### WHAT YOU WILL DO
Check every line of the data for the word "cdot", and copy those that have it.

[Stored items from a collection]

============

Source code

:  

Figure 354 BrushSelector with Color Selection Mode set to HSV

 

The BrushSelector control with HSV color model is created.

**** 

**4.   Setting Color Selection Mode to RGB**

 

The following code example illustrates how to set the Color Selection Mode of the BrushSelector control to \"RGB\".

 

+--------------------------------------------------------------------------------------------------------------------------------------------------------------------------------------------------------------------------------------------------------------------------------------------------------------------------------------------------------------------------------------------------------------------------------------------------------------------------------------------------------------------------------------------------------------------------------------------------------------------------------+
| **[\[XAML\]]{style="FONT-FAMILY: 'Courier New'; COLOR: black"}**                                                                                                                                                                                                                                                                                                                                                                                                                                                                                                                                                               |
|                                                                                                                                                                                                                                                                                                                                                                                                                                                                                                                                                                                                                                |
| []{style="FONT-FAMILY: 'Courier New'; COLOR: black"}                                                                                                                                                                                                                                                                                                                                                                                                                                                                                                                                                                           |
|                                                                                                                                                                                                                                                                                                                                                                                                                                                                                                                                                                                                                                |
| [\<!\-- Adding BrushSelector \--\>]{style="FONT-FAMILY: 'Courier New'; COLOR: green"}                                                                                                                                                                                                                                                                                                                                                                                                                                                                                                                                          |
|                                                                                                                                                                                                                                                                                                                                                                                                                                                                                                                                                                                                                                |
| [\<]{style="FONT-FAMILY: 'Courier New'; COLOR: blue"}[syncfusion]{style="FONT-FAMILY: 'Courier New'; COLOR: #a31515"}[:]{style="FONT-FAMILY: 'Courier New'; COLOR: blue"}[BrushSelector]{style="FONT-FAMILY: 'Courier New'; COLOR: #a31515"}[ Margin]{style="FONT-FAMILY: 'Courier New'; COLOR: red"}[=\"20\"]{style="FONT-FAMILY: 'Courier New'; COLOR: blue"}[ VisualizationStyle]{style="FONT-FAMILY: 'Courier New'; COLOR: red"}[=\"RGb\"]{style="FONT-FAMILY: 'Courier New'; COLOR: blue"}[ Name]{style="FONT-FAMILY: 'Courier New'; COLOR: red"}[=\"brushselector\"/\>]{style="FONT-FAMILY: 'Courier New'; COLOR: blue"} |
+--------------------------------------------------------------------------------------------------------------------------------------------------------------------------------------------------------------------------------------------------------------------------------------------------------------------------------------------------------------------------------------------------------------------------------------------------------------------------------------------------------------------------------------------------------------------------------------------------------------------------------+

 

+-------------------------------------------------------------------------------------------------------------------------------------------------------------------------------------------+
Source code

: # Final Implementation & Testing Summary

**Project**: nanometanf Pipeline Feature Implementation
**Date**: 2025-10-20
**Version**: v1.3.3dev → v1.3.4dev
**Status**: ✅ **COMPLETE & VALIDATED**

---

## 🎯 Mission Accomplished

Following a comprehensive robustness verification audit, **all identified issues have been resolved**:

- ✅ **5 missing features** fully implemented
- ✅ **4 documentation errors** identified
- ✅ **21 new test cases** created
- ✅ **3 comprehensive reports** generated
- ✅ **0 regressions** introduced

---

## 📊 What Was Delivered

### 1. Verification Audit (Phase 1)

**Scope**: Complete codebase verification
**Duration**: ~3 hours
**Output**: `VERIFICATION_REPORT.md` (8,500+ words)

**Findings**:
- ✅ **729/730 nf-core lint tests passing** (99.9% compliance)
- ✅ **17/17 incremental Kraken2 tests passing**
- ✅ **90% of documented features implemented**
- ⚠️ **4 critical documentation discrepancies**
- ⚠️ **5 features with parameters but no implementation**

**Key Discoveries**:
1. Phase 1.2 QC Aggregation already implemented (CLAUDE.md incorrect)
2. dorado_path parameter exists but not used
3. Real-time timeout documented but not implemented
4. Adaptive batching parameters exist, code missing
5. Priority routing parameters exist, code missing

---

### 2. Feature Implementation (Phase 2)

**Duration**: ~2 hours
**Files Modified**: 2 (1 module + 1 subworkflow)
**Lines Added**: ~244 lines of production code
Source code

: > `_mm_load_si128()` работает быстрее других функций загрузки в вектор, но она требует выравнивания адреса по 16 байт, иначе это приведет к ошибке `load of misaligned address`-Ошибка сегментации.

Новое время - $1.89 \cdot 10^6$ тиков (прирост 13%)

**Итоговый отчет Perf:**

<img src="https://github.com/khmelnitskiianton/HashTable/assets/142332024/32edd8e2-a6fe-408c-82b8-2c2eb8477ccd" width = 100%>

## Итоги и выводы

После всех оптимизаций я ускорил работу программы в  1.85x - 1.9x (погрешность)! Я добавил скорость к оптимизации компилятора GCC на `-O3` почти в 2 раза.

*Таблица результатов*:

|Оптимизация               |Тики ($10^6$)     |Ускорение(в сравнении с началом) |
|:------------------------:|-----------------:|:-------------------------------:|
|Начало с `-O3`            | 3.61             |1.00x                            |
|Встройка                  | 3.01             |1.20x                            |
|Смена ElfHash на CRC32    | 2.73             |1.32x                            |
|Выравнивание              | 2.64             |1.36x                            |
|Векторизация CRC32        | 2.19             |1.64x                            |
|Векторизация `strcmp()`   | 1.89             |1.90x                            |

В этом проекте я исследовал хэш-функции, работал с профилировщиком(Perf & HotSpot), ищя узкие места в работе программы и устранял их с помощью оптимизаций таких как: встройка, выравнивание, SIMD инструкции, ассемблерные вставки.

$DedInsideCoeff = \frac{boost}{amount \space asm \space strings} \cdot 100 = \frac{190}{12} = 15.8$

============

### RESULT OF THIS EXERCISE
Новое время - $1.89 \cdot 10^6$ тиков (прирост 13%)
$DedInsideCoeff = \frac{boost}{amount \space asm \space strings} \cdot 100 = \frac{190}{12} = 15.8$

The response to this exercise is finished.